Wystarczyło pooglądać 5,6 ostatnich meczy Kolejorza aby zobaczyć gdzie jest drużyna. Oby to było tylko faut pas sztabu trenerskiego ,ale widać że Lech w obecnym sezonie działa jak obrona jest w składzie Gumny,Rogne,Goutas,Kostia. Nie wiem co z Rogne czy poobijany czy nie , Guma coś narzekał że przeciążony po kadrze, ale formacja która najbardziej kuleje wyszła w składzie w jakim powinna grać w rezerwach co najwyżej.. Co do Wasilewskiego , to rozumiem że on się stara i bardzo chce, ale oprócz przebłysku w Białymstoku i tym że biega nie wnosi nic więcej, ja przynajmniej nie widze tu umiejetnosci do byćia jednym z najlepszych skrzydłowych w lidze, co najwyżej walka o utrzymanie w e-klapie.
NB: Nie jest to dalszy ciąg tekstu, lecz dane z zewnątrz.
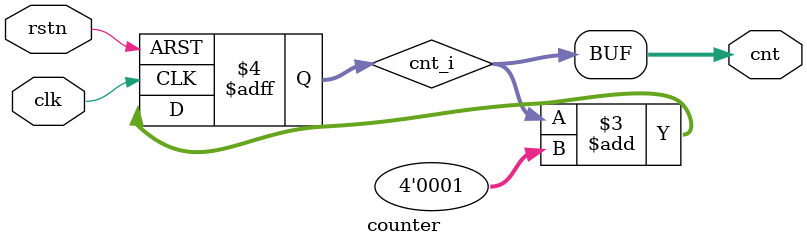
<source format=v>
module counter(
input clk, rstn,
output [3:0] cnt
);
reg [3:0] cnt_i;
always @(posedge clk or negedge rstn)
begin
 if(~rstn)
  cnt_i <= 4'h0;
 else
  cnt_i <= cnt_i + 4'h1;
end

assign cnt = cnt_i;

endmodule


 

</source>
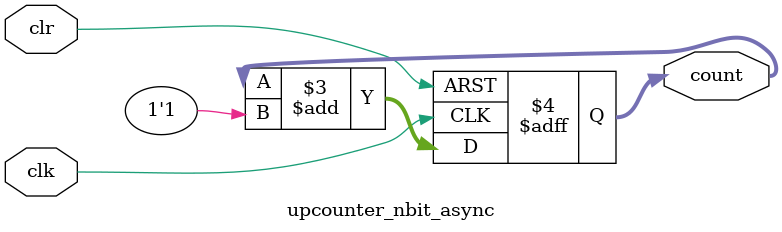
<source format=v>
module upcounter_nbit_async #(parameter n=4)
(	input clk,clr,
	output reg [n-1:0]count);

always @(posedge clk, negedge clr)
begin
	if(!clr)
		count <= {n{1'b0}};
	else 
		count <= count + 1'b1;
end

endmodule 
</source>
Co do pomocy to po Trałce gołym okiem widać że jest na walizkach , zwalnianie gry , beznadziejne faule, kreatywnosci i agresji pozytywnej prawie nic, facet był do zmiany po 20 minutach, to że nie zarobił żółtka po 15 minutach to jakiś cud.. Tiba niby walczy , ale on ma ciągnąć gre to jest jakiś minmalizm cały czas..obym się mylił ale wygląda to cały czas bardzo źle..
Szkoda, że Rogne znowu się wysypał, liczyłem na to, że będzie ostoją, bo kilka tygodni grał. No niestety.